第19話

12月11日 0時 栞の家 匠の寝室。

「…おかえり」

 匠が風呂に入る前に、明日朝から仕事だから先に寝ると伝えてきた栞が、寝ることなくベットの上で自分の帰りを待っていた。

※普段は、二人の仕事の関係で別々の寝室で寝ている。

 しかし、今日は、來未ちゃんが、急きょ栞の寝室に泊まる事になったので栞と二人、同じでベットで寝る事にした。

 最初は自分はリビングにあるソファーに寝るから、栞が僕のベットを使ってと提案した。

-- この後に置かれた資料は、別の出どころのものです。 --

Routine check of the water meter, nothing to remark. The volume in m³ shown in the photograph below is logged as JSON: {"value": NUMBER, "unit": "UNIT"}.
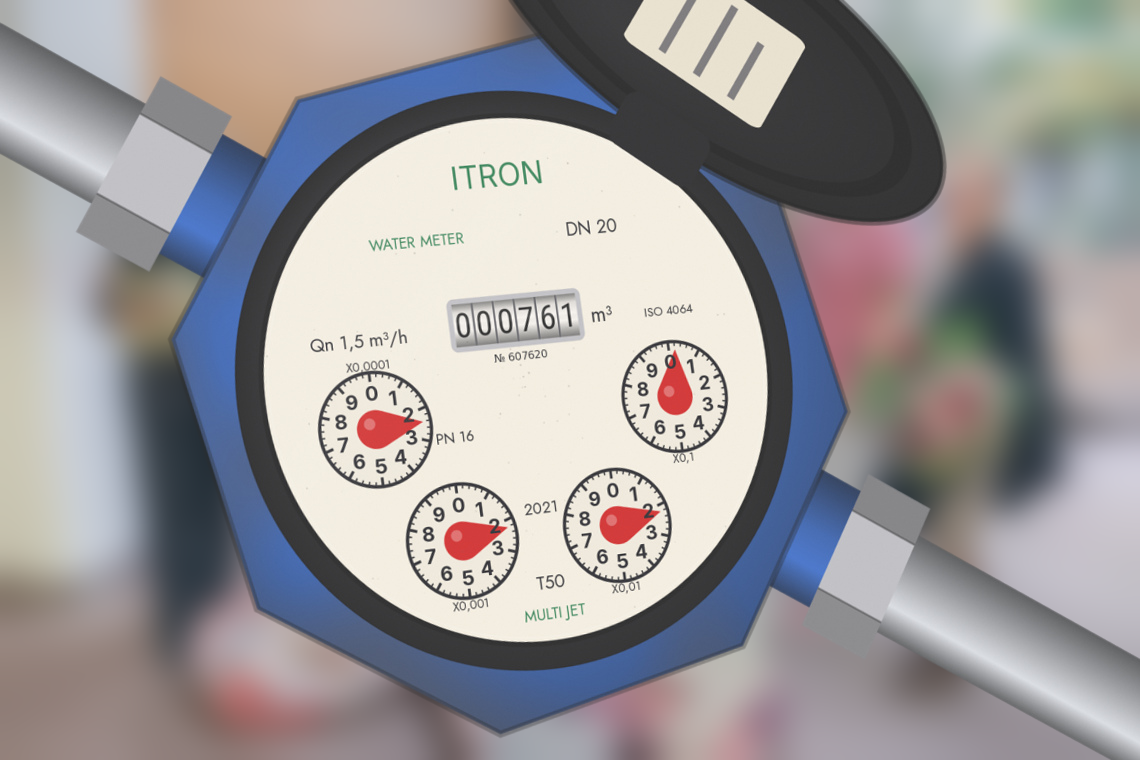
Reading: {"value": 761.0222, "unit": "m³"}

 でも、それは、栞からの怒りのお説教によりすぐになくなり、久しぶり彼女と同じベットで一緒に寝る事になった。

「栞! 先に寝たんじゃあ」 

「そのつもりだったんだけど…」

「栞? なにかあった?」

 匠は、ベットの上に上がりしおりの隣に座ると彼女の髪をそっと撫でる。

「匠さん。私は、來未のために何もしてあげられなかった。來未は、あんなにも総一郎さんのことを愛していたのに…私は…」

「…栞」

 大好きな親友のために何もできなかったことを後悔する栞。

 匠は、そんな栞の言葉を黙って聞く。

「匠さん。私は、來未には幸せになって欲しかった。だって…」

 だって、來未が恋人に裏切らるのは今回が初めてじゃあないから。

「なんでいつも來未ばっかりが不幸にならないといけないの! あの子は…」

 いつだって純粋に彼のことを好きになって、幸せを掴もうとしただけ。

 それなのに…いつもなんで來未ばっかりが不幸に鳴らないといけないの?

「…栞。來未ちゃんなら大丈夫だよ!」

「…匠さん?」

「來未ちゃんは、君が思ってるより弱い人間じゃあない。それより、自分のことで栞、君が悩むことを彼女は望んでないと思うよ」

「でも…私がもっと來未の相談に…ったたた匠さん!」

 匠が栞の両頬を自分の両手で軽く押す。

「…栞! それ以上はダメ!」

「匠さん。でも…」

 本当は、明日、來未ちゃんを思い止まらせる為にも、彼女がいる前に栞にプロポーズをするはずだった。

 小さな複数の色違いのダイヤと桜の花びらが後ろに刻印されたシルバーの婚約指輪が入れた指輪ケースを枕元に隠したあったブック型の収納箱の中から取り出すと栞の薬指にそっと嵌めた。